XIe s. Tout [il] l'abat mort au pré sur l'erbe drue, Ch. de Rol. CII.

XIIe s. Le premier jour de mai, où druz est li herbois [herbage], Sax. XXXIII.

XIIIe s. Partonopex fu sainz et druz, Partonop. ms. f° 149, dans LACURNE. Entor les ruissiaus et les rives Des fontaines cleres et vives, Poignoit l'erbe freschete et drue, la Rose, 1401.

XIVe s. Et tout entre François [ils] commencent à geter De pierres et caillous qu'il voudrent aporter ; Aussi dru vont en l'air qu'on voit pluie voler, Guesclin. 19175. Car aussi dru que nege chet sur les arbrisseaux, Voloient viretons [dards] et flesches et carreaux, ib. 20178.

XVe s. Si eut par devant la cité maint assaut et maint hutin et drue escarmouche, Froissart, I, I, 58. Là eut fait plusieurs grands appertises d'armes, et ne s'y espargna le roi d'Angleterre neant, mais estoit toudis entre les plus drus, Froissart, I, I, 328. Un bois durement fort et dru d'espines et de ronces, Froissart, II, II, 164. Du païs les plus friches dames, Mout richement et bel arrées, Drut perlées et offrisiées [parées d'orfrois], Froissart, Poésies mss, f° 155, dans LACURNE.

XVIe s. Nous sommes druz ; chagrin ne nous suit mye, Marot, II, 231. Composons luy (je vous prie) un libelle, Qui pique dru, et qui morde à loisir…, Marot, II, 387. Le soleil nous eslance si dru, sans cesse, nouveaux rayons les uns sur les autres, que…, Montaigne, I, 271. À mesure que ces espines domestiques sont drues et desliées, elles nous mordent plus aigu, Montaigne, IV, 71. La plus agée qui estoit mure et drue, Despériers, Contes, V. Considerant l'horreur que faisoit à voir un front de bataille dont il sortoit tant de fers de picques et si drues…, Amyot, P. AEM. 31. En après te faut espandre dru et menu la poudre, Paré, XXV, 26.

ÉTYMOLOGIE

Provenç. drut ; génois, druo, dense, épais ; piémontais, dru, fertile, en parlant du sol. On a fait venir ce mot de dur par métathèse ; mais ni le sens ni le t du provençal ou de l'ancien français ne permettent cette dérivation. Dru vient probablement du celtique : kimry, drud, hardi ; gaélique, drûth, volontaire ; Cornouailles, dru, beaucoup ; bas-bret. druz, gras. Quel que soit le sens primitif en celtique, le sens primitif en français, d'après les textes, est celui d'herbe drue ; c'est par extension que dru s'est appliqué aux personnes. Il y avait dans l'ancien français un autre mot dru, drue, qui signifiait un fidèle, un amant, une amante ; un substantif, druerie ; dru en ce sens est d'origine germanique.

- **INFORMATIONS FOURNIES**
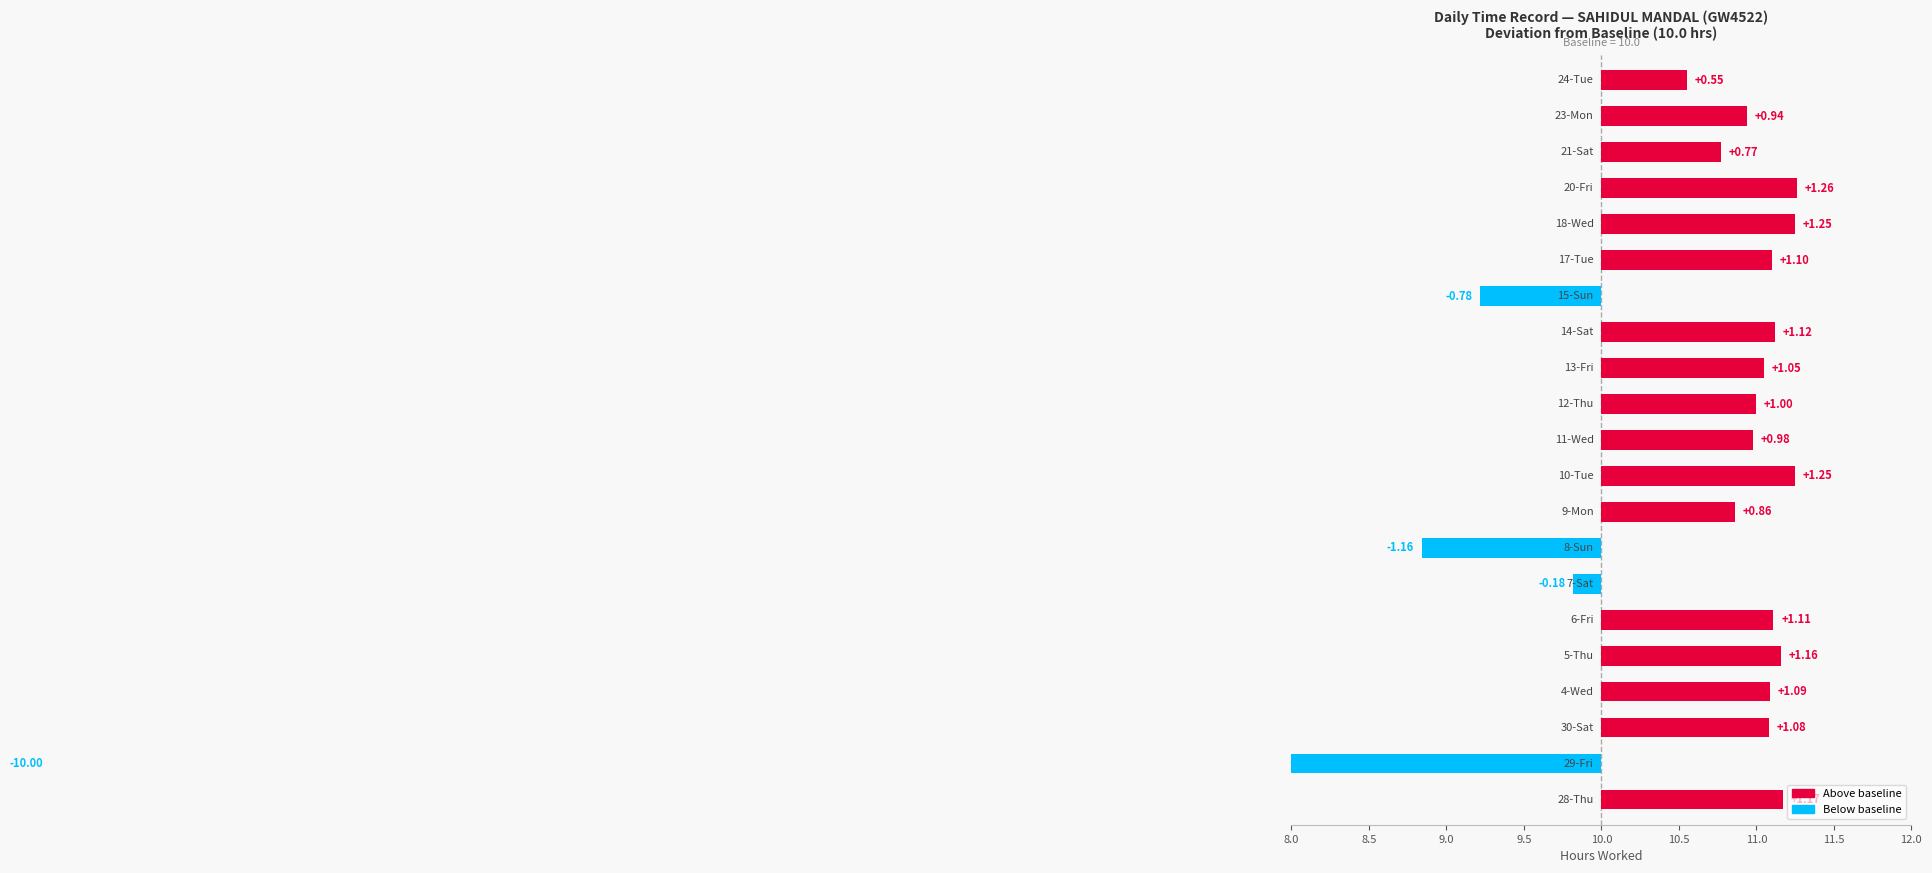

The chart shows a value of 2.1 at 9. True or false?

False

==

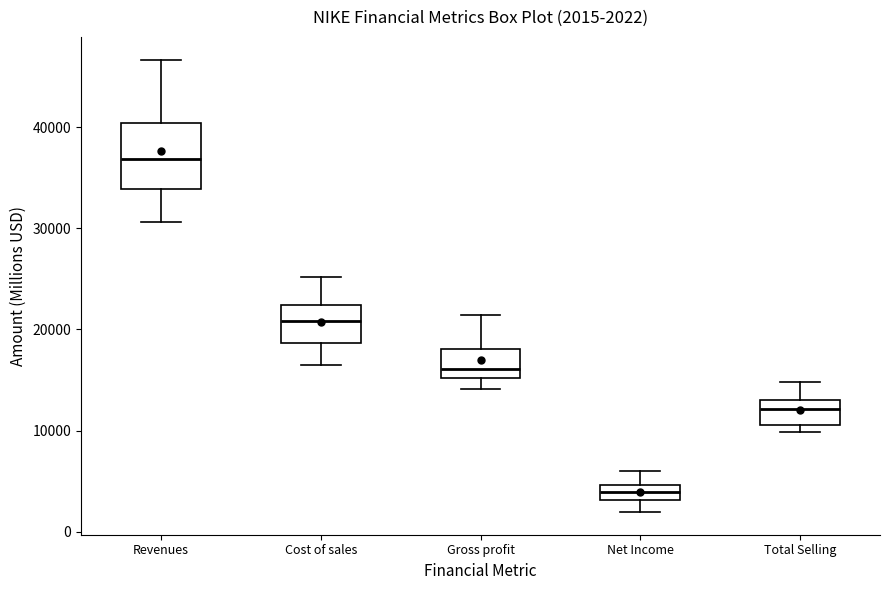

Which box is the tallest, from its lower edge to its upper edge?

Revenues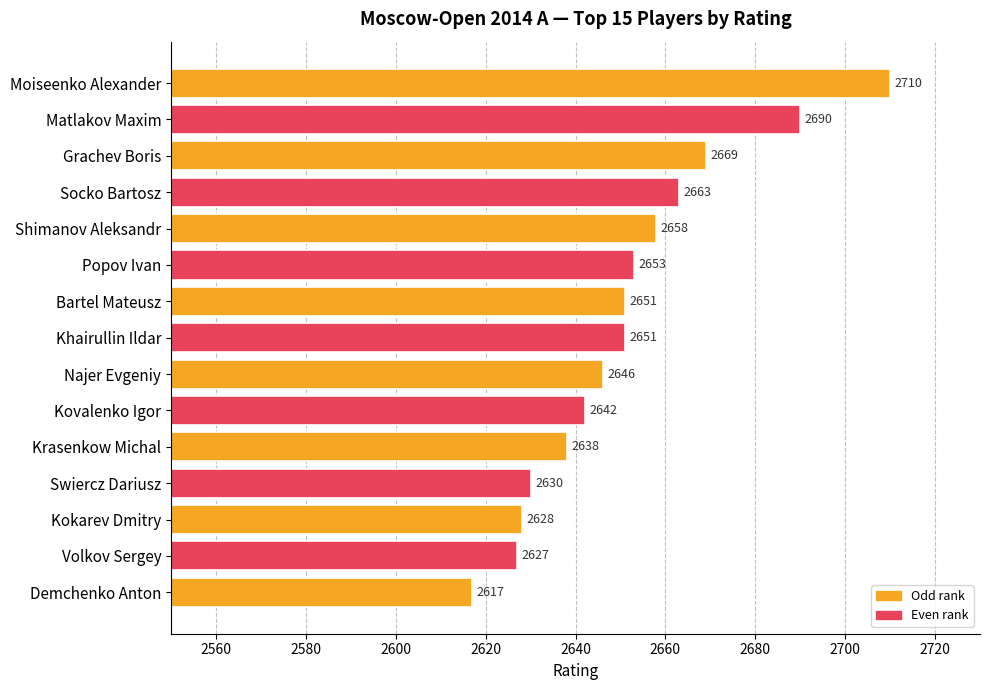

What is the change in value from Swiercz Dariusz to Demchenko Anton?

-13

- **LISTE DES TÂCHES**
**A.** D'après le texte source, quelle est l'origine de l'autre mot ancien « dru », celui qui signifiait un fidèle, un amant ou une amante ?
**B.** Relevez dans le texte source toutes les langues celtiques citées dans l'étymologie, chacune avec la forme du mot qui lui est associée.
**C.** Reproduisez le passage du texte source qui va de « XVe s. Si eut » à « 155, dans LACURNE. ».

- **RÉPONSES PAR TÂCHE**
**A.** Il est d'origine germanique.

**B.** kimry : drud ; gaélique : drûth ; Cornouailles : dru ; bas-bret. : druz

**C.**
XVe s. Si eut par devant la cité maint assaut et maint hutin et drue escarmouche, Froissart, I, I, 58. Là eut fait plusieurs grands appertises d'armes, et ne s'y espargna le roi d'Angleterre neant, mais estoit toudis entre les plus drus, Froissart, I, I, 328. Un bois durement fort et dru d'espines et de ronces, Froissart, II, II, 164. Du païs les plus friches dames, Mout richement et bel arrées, Drut perlées et offrisiées [parées d'orfrois], Froissart, Poésies mss, f° 155, dans LACURNE.